- Born: June 8, 1999 (age 26)^{[citation needed]}
- Occupation: Singer
- Years active: 2019–present
- Musical career
- Genres: Indie rock; alternative;
- Instruments: Vocals; guitar;

= Rachana Dahal =

Nepalese singer

Rachana Dahal (रचना दाहाल), is a Nepalese singer, songwriter, and composer known for her rebellious songs. Her work as a songwriter and composer is known for exploring intense emotional topics.

== Career ==
Dahal released her first song, Bhumari, in 2019, which she sang, wrote, and composed.

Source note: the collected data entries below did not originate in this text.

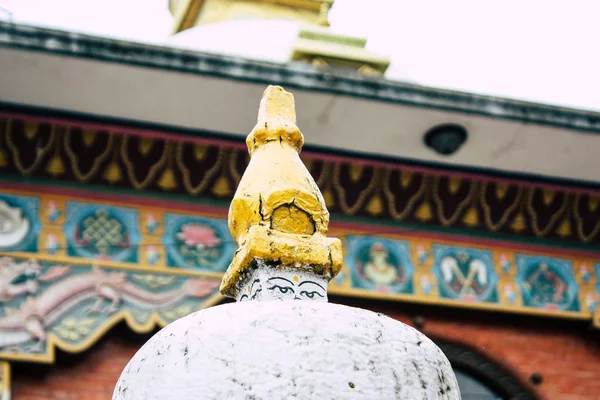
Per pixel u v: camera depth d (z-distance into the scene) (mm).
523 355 12188
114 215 11203
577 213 12570
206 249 11289
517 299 12227
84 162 11180
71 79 10195
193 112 10812
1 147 10961
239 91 10352
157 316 10805
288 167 3115
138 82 10211
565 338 12453
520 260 12453
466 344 12055
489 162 11867
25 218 10938
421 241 12180
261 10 15125
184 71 10016
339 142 11406
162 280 11016
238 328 2625
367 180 11859
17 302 10523
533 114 10898
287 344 2590
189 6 15539
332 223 11984
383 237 12070
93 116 10898
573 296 12453
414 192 12047
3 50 9656
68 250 10898
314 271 3010
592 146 11484
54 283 10703
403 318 11992
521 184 12234
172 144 11219
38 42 9617
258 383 2547
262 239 2963
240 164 11406
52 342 10422
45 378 10492
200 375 2586
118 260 11000
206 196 11531
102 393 10555
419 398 2625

As has been the case with nearly all of her songs, it had a slow start but eventually gained popularity. She then released her next song, Soch, in the same year.

In 2020, Dahal released Sapanako Raja and Dagbatti; the latter one conveys the grief of losing a loved one. Since then she has released other hits like Hey Bhagawan and Aagya, which made her more renowned in the Nepali music scene.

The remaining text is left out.